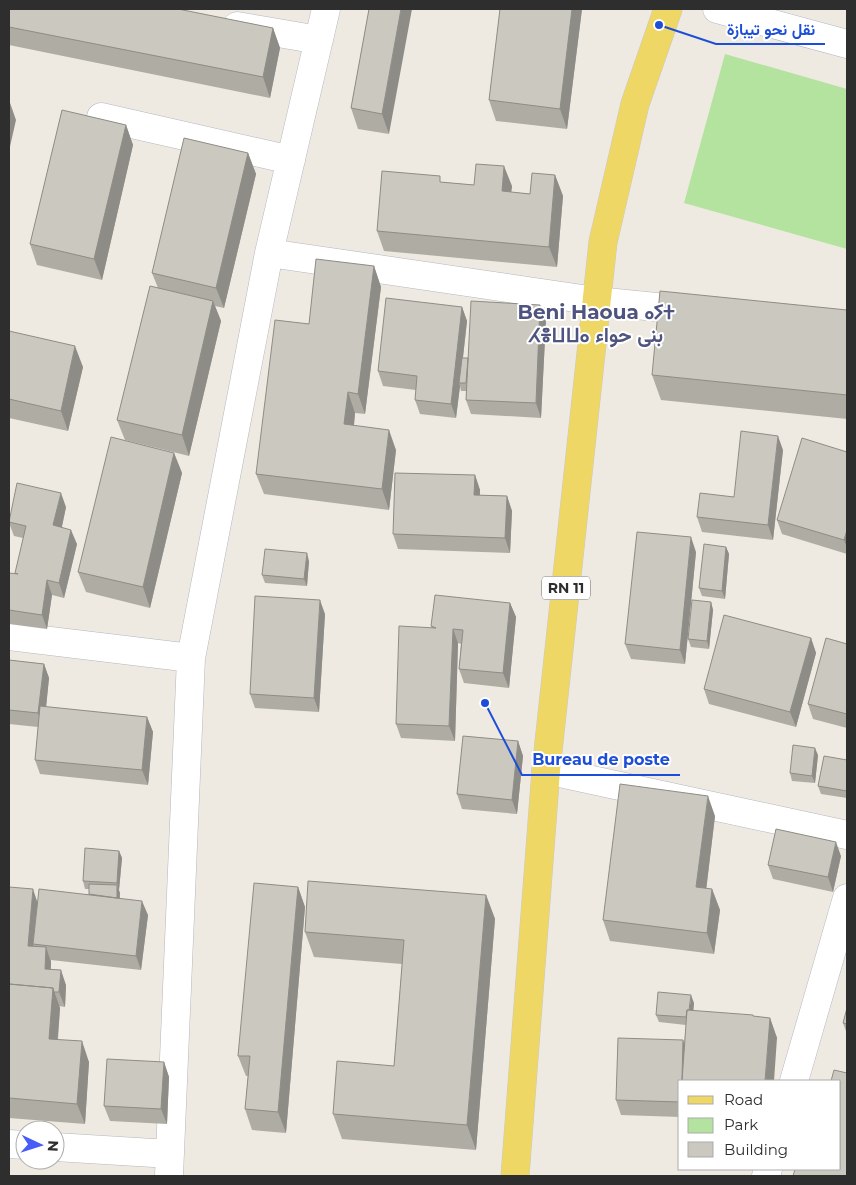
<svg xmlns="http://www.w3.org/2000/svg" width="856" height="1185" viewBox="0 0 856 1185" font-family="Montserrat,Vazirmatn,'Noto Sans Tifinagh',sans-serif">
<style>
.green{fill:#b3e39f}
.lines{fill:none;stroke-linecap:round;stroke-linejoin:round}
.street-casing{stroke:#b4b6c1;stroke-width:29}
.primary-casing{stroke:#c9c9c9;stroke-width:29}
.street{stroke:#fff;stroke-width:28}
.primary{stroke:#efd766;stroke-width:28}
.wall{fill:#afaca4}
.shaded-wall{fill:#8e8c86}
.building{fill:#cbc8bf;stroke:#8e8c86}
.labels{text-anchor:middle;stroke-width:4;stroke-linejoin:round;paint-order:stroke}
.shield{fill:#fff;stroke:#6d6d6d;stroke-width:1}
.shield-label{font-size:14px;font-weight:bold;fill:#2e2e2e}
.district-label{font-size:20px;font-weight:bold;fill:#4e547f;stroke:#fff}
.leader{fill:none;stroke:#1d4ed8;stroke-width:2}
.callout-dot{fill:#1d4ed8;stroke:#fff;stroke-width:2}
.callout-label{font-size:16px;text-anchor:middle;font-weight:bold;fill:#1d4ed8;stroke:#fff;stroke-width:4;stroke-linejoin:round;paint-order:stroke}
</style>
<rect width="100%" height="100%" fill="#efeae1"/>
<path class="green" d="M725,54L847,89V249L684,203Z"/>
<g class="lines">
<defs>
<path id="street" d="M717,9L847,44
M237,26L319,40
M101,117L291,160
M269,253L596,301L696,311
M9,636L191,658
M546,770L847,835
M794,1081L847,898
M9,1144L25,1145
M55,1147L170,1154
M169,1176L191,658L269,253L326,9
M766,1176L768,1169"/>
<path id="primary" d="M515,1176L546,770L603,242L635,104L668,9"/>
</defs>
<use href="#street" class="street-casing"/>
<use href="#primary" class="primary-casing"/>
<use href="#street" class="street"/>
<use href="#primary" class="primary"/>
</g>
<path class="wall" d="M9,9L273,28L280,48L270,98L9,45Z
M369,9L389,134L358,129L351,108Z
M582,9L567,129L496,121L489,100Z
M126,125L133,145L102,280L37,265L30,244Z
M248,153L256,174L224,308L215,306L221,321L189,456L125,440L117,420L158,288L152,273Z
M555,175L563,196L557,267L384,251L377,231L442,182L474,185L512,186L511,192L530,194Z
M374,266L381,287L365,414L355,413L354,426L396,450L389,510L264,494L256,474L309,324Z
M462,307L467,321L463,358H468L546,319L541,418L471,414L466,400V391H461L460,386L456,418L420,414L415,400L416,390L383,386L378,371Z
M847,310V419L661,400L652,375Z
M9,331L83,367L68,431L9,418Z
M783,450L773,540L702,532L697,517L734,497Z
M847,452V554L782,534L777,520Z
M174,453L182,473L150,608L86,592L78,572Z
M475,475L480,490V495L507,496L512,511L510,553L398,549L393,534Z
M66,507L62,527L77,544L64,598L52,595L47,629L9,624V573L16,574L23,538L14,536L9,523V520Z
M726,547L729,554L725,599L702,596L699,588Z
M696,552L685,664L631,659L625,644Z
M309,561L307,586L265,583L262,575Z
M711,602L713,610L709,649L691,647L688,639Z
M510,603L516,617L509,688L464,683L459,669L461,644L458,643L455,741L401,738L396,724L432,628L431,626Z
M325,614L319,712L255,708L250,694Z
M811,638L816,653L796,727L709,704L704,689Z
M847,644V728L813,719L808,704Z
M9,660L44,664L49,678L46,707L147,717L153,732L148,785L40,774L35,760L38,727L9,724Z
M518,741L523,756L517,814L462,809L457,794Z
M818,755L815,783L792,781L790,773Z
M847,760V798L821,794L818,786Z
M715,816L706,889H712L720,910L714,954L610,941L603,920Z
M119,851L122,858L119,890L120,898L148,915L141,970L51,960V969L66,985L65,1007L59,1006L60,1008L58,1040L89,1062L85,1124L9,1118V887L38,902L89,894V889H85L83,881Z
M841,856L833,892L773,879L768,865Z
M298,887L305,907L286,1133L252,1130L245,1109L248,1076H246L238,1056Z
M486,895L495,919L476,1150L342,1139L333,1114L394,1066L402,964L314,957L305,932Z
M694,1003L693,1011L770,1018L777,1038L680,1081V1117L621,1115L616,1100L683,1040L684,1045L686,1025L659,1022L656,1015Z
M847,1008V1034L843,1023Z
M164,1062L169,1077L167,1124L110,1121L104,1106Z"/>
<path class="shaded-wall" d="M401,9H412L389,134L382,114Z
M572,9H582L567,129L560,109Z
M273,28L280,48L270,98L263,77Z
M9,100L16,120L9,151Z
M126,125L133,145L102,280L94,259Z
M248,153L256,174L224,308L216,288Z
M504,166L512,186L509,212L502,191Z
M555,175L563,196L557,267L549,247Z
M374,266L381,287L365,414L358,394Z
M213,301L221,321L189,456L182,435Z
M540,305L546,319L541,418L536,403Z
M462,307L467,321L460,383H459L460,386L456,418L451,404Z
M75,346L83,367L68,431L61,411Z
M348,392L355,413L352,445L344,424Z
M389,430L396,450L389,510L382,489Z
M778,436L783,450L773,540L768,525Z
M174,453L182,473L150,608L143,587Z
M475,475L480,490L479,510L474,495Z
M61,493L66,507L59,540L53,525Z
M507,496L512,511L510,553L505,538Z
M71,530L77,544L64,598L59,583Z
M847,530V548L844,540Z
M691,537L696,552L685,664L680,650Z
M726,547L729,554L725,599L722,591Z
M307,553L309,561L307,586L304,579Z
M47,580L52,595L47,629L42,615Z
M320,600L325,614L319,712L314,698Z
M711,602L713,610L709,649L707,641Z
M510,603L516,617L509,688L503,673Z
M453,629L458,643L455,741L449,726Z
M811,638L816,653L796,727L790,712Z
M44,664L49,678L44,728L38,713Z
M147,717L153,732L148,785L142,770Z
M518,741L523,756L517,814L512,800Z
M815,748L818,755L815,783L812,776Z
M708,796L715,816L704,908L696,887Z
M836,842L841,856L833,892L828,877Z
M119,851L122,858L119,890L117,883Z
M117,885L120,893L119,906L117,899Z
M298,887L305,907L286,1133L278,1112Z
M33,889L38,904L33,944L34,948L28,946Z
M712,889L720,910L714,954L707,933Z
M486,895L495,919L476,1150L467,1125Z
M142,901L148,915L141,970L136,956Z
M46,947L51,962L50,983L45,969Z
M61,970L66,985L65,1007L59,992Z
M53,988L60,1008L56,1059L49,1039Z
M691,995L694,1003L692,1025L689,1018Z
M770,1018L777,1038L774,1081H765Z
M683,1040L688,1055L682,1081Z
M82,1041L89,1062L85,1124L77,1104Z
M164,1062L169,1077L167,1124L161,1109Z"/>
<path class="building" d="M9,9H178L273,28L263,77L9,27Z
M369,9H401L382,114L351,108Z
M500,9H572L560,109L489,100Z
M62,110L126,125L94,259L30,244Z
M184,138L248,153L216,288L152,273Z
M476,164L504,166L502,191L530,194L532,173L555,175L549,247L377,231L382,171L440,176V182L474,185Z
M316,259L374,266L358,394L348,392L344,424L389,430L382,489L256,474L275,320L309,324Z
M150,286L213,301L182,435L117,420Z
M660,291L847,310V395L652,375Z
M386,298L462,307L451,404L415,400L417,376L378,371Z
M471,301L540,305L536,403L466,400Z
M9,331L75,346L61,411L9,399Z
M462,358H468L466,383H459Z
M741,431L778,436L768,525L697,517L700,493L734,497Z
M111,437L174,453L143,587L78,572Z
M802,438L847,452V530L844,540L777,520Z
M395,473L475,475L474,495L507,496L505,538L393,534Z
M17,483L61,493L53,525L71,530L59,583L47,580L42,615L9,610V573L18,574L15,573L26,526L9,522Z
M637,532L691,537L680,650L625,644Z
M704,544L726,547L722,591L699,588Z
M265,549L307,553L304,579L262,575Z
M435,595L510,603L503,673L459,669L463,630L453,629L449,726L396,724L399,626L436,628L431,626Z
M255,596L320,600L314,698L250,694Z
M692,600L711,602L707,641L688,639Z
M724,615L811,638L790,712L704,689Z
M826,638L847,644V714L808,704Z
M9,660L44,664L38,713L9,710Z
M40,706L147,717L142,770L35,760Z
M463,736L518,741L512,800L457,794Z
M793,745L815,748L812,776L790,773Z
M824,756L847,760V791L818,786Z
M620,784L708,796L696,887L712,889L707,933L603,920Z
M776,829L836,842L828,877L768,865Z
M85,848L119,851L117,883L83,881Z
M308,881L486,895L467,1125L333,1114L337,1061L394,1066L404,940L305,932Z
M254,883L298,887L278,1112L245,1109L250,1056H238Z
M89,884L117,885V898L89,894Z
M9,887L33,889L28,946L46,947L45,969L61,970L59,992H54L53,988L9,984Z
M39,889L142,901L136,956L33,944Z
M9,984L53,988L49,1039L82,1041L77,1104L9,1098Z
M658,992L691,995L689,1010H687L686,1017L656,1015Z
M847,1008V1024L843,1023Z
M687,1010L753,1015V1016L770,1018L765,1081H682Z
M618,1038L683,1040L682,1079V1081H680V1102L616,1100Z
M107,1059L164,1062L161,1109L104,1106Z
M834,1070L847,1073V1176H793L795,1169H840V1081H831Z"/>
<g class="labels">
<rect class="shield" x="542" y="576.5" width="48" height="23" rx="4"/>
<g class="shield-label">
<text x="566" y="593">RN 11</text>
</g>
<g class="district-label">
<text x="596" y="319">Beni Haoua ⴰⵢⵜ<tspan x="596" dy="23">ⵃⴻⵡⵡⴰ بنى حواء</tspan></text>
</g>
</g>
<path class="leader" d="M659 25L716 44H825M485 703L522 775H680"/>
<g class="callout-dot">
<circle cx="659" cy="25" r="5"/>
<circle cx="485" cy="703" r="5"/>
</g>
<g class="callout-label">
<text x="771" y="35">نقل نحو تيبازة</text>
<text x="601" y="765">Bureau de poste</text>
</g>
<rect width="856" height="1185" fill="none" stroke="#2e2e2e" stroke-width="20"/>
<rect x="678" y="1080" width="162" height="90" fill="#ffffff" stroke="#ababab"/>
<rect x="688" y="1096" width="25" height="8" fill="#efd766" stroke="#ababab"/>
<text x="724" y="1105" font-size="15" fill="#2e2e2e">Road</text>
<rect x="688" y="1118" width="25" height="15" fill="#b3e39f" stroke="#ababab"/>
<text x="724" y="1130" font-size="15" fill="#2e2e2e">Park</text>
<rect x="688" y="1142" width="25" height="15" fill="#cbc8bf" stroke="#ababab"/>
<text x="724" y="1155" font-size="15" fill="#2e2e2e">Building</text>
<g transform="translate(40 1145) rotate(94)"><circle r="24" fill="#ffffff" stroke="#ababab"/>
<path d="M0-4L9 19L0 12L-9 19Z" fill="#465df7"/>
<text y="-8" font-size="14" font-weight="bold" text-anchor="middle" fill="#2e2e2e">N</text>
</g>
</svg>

···

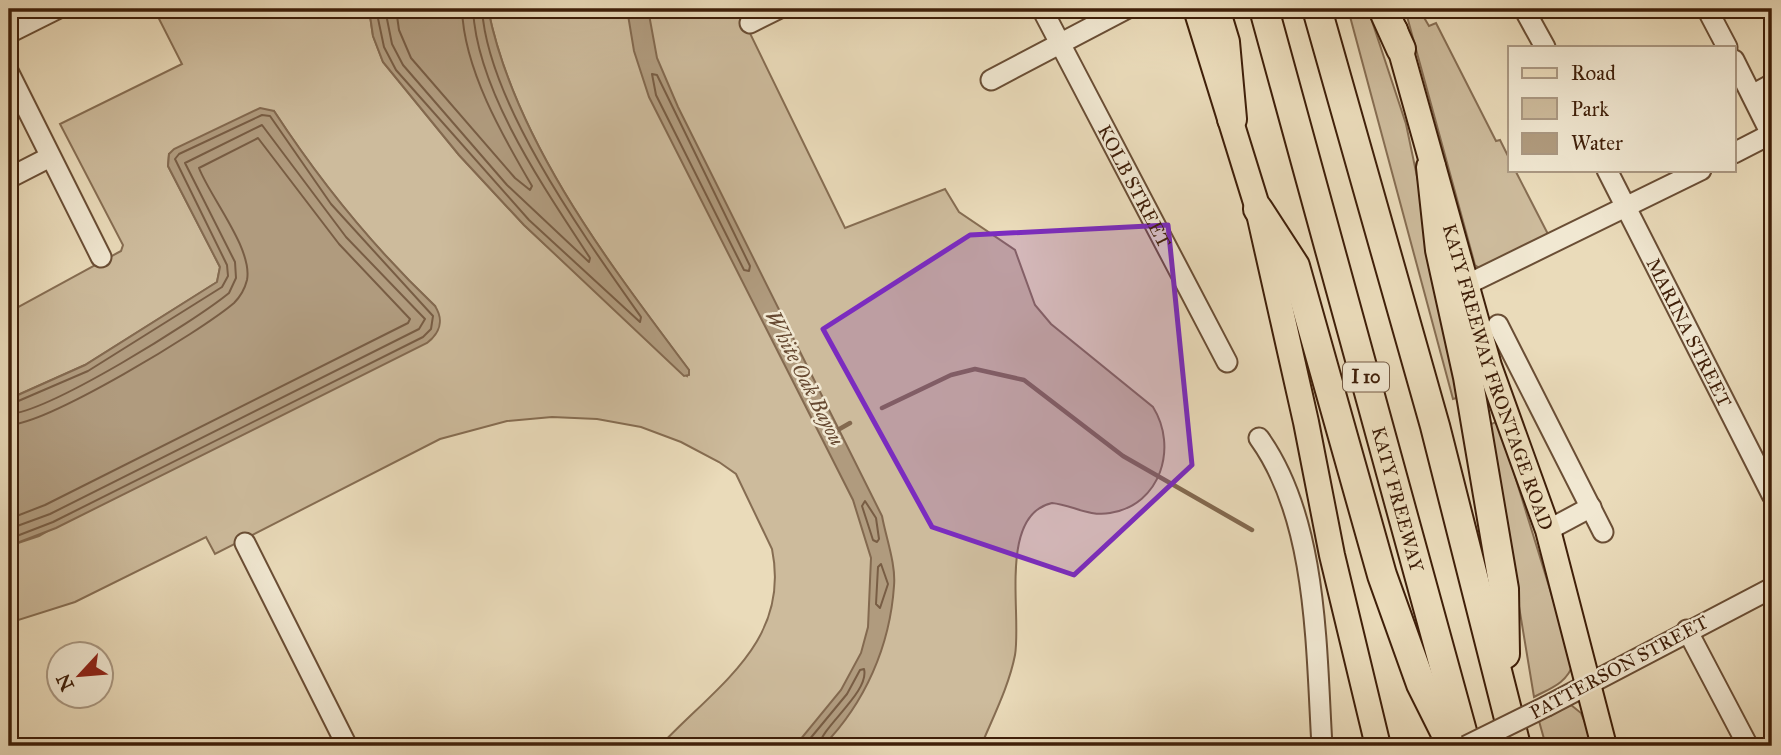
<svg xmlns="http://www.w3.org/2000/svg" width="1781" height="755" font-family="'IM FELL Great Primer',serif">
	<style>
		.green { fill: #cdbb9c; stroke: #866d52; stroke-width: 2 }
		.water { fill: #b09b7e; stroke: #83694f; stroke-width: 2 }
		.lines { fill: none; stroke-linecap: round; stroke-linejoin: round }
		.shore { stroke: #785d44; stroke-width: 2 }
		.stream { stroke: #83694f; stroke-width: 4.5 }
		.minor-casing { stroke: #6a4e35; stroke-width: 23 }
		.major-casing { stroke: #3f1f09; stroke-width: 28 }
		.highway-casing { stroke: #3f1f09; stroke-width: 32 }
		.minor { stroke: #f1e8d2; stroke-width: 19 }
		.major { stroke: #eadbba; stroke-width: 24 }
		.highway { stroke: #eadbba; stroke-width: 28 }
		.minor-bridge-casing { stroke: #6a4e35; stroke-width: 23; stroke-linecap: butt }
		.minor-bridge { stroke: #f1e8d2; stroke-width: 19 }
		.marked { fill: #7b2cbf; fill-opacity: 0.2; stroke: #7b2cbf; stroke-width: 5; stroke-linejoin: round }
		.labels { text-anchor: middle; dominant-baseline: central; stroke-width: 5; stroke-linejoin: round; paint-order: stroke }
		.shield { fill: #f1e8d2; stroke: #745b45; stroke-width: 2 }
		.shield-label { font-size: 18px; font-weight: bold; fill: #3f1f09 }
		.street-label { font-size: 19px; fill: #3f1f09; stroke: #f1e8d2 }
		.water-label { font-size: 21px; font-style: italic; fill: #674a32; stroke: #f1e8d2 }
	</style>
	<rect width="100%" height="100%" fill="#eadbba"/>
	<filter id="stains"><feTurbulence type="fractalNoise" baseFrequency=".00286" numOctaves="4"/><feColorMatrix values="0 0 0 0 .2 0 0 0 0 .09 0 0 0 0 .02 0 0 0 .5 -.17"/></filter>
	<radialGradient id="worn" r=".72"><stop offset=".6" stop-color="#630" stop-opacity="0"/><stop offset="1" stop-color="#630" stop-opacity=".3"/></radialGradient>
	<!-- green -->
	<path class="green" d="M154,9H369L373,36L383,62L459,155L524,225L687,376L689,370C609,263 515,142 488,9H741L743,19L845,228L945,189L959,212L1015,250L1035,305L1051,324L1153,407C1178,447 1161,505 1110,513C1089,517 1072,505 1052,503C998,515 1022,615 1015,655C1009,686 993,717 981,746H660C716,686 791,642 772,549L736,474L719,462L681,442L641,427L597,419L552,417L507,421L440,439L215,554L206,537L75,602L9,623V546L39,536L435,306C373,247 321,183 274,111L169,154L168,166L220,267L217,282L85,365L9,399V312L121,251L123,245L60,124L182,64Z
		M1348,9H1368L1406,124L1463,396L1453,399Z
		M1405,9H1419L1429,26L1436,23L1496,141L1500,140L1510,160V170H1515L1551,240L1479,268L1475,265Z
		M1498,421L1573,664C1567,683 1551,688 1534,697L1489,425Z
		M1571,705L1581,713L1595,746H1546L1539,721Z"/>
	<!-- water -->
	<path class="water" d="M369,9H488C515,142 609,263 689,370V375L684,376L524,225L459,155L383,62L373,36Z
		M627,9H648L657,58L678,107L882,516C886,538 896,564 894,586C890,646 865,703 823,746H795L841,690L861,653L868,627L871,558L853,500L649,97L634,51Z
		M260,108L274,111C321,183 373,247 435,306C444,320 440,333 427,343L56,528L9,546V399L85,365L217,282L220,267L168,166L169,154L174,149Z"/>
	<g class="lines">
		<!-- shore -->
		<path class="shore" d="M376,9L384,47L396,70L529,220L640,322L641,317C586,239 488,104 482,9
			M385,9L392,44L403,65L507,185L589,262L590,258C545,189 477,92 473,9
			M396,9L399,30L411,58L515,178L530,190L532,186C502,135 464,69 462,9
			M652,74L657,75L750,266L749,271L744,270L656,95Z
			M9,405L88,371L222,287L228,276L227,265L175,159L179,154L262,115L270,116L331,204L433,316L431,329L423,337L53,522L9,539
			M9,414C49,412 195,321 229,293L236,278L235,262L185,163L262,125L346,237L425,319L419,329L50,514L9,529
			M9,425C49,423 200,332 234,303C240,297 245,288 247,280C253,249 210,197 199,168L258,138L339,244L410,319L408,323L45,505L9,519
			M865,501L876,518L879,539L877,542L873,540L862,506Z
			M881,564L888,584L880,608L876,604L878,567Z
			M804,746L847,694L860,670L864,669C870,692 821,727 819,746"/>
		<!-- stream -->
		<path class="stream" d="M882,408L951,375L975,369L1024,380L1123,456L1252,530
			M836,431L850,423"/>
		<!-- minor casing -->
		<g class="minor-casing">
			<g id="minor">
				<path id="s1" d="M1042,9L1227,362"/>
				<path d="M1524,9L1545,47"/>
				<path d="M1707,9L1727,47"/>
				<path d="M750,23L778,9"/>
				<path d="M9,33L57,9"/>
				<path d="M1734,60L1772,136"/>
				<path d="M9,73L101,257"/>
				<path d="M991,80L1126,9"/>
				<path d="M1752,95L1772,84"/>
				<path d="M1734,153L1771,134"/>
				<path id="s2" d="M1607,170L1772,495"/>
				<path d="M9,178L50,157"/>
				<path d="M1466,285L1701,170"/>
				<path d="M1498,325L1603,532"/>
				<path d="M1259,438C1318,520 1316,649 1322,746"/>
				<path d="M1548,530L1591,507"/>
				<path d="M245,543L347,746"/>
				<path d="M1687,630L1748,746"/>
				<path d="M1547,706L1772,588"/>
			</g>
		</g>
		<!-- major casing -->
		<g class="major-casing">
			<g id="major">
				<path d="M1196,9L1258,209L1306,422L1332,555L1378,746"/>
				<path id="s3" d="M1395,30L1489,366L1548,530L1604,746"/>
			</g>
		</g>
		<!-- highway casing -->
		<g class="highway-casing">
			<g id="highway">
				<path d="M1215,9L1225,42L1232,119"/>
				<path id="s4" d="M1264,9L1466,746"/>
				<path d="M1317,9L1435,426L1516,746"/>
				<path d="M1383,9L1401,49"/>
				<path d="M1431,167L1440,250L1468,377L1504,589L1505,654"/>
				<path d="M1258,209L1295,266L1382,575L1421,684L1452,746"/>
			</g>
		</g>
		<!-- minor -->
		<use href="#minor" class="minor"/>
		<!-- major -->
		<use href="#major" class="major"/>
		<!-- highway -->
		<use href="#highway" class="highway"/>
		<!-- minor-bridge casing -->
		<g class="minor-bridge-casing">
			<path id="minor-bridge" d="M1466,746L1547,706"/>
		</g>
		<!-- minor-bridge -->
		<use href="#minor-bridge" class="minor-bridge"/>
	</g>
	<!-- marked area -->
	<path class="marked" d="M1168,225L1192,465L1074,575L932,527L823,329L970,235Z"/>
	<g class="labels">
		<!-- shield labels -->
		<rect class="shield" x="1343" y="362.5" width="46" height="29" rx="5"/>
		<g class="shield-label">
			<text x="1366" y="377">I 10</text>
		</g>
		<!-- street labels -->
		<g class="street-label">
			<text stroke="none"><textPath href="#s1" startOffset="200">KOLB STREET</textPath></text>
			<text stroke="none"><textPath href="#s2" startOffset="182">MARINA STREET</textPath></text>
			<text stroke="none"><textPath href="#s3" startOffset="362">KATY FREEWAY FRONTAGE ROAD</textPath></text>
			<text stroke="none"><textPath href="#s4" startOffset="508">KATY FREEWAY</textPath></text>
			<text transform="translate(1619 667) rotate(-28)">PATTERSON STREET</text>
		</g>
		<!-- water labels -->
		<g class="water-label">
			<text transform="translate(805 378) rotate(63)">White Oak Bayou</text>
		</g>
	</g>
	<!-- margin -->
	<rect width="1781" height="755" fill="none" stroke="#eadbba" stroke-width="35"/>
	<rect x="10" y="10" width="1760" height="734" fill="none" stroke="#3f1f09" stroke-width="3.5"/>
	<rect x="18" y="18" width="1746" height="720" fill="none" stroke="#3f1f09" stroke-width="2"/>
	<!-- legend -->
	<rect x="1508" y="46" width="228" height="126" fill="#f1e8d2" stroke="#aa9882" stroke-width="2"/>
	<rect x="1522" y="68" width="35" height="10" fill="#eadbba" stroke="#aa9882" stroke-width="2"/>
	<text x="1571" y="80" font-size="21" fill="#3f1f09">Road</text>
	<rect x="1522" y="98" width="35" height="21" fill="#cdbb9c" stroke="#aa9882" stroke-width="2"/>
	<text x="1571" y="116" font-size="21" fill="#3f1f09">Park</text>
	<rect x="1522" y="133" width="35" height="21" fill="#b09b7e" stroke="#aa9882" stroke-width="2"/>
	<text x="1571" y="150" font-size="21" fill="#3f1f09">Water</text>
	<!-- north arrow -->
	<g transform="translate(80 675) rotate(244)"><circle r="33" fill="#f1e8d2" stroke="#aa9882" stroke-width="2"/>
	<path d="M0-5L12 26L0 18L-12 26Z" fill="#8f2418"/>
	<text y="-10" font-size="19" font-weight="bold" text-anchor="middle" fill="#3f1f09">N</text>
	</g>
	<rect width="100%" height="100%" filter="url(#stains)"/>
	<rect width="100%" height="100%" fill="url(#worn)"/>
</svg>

···

* [Task statement]: Across all the lines of the data, count those that include the word "linecap" and reply with that number only.

* [Answer below]: 3